*Task inputs*.
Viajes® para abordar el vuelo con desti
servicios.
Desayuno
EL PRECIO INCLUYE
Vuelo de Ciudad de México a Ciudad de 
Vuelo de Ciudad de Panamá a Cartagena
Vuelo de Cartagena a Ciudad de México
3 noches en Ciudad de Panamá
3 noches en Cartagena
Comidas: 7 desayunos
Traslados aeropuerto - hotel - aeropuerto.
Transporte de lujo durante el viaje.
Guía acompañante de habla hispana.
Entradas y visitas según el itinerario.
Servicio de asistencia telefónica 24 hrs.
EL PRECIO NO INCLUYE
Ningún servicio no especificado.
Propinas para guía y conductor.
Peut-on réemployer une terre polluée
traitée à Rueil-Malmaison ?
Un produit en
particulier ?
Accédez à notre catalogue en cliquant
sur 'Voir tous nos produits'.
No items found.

*Task*. Copy every line of the entries above, keeping each character unchanged.

*Problem solution*.
Viajes® para abordar el vuelo con desti
servicios.
Desayuno
EL PRECIO INCLUYE
Vuelo de Ciudad de México a Ciudad de 
Vuelo de Ciudad de Panamá a Cartagena
Vuelo de Cartagena a Ciudad de México
3 noches en Ciudad de Panamá
3 noches en Cartagena
Comidas: 7 desayunos
Traslados aeropuerto - hotel - aeropuerto.
Transporte de lujo durante el viaje.
Guía acompañante de habla hispana.
Entradas y visitas según el itinerario.
Servicio de asistencia telefónica 24 hrs.
EL PRECIO NO INCLUYE
Ningún servicio no especificado.
Propinas para guía y conductor.
Peut-on réemployer une terre polluée
traitée à Rueil-Malmaison ?
Un produit en
particulier ?
Accédez à notre catalogue en cliquant
sur 'Voir tous nos produits'.
No items found.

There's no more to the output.